Some top species being caught below quota Published: 31 October, 2007
Fishing for Greenland halibut has been difficult Photo: NOAA
LIKE their colleagues further South, Nordic trawler fleets are catching way below the quota limits for some of the most popular and high priced species of fish, new figures have revealed.
The latest information shows that Icelandic vessels landed just 57 per cent of the quota for Greenland halibut. Fishing for this variety has been difficult, with only 9,200 tonnes of the 16,000 tonne total allowable catch actually landed. Once quota trading in this species had been taken into account, 1,677 tonnes still remained unaccounted for.
And the latest Marine Institute figures show that only 13 per cent of the 1,800 tonnes rough dab quota was caught, with just 239 tonnes declared by skippers. Only 700 tonnes of the 2,400 tonne common dab quota was netted.
The saithe quota was also left short, with 56,000 tonnes of the 71,00 tonne quota caught, but the largest shortfall was in deep water shrimp, with an 8,900 tonne quota for 2006-07 and only 1,900 tonnes landed.

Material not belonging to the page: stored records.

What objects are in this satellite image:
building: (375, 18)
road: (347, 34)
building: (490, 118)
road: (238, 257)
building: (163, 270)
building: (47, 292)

However, there were also some catches over quota, with landings of lemon sole amounting to 2,800 tonnes – 900 tonnes above the permitted catch level. Officials say that quota exchanges with other species more or less accounted for the overshoot. In the same way, over-quota catches of catfish, ling and tusk were also balanced out with quota exchanges with other species. The fishing journal Fiskifrettir says transfers are quite common in this region, but are carried out under strictly controlled fisheries management rules. The most exchanged species during the last quota year were saithe, Greenland halibut, dab and lemon sole.

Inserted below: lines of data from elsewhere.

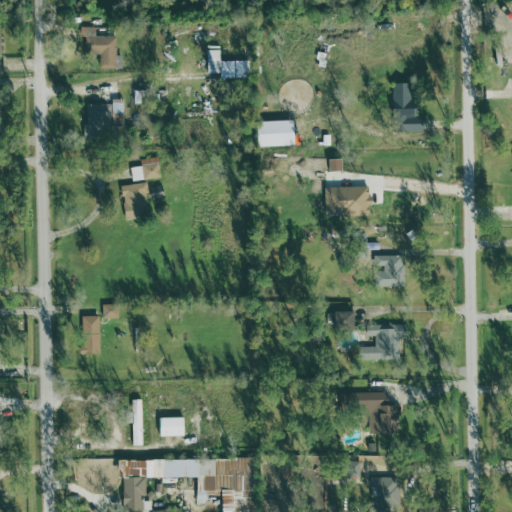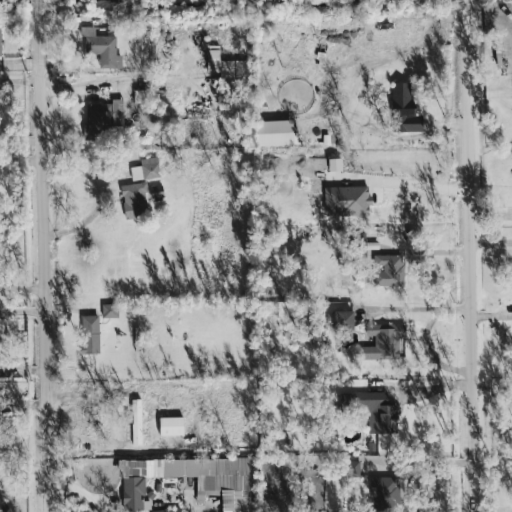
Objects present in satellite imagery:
building: (99, 46)
building: (220, 66)
building: (401, 110)
building: (95, 122)
building: (272, 134)
building: (144, 170)
road: (409, 185)
building: (155, 194)
building: (132, 201)
building: (343, 202)
road: (490, 212)
road: (45, 255)
road: (468, 255)
building: (386, 271)
road: (422, 308)
road: (23, 311)
building: (107, 311)
building: (340, 321)
building: (87, 336)
building: (380, 343)
building: (373, 412)
building: (134, 423)
building: (168, 427)
road: (492, 465)
road: (24, 468)
road: (427, 468)
building: (347, 470)
building: (185, 480)
building: (382, 494)
building: (164, 510)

The fact that some quotas are being under-utilised for a variety of reasons has been overshadowed by the huge cut in the cod quota this summer, which has hit the Icelandic industry hard. Because cod and haddock often swim together the move means that the full haddock quota will not be caught over the next 12 months either, but there is little trawler skippers can do about that.
Fridrik J Arngrimsson of the Icelandic Federation of Fishing Vessel Operators said recently that although various fishing companies now have to cope with differing circumstances, in general the coming year would be tough with many operators extending their lay-up time.
He added: “It is clear that this small cod quota will lead to job losses and losses of income. We can also expect to see companies simply closing down.”
Meanwhile, the Norwegian-Icelandic herring quota for 2008 remains virtually unchanged with an agreed catch of 1,266,000 tonnes with Norway taking the major share at 772,260 tonnes. Iceland’s quota is slightly down at 183,697 tonnes, Russia gets 162,301 tonnes, the Faroe Islands 65,320 tonnes and the European Union countries get 82,417 tonnes.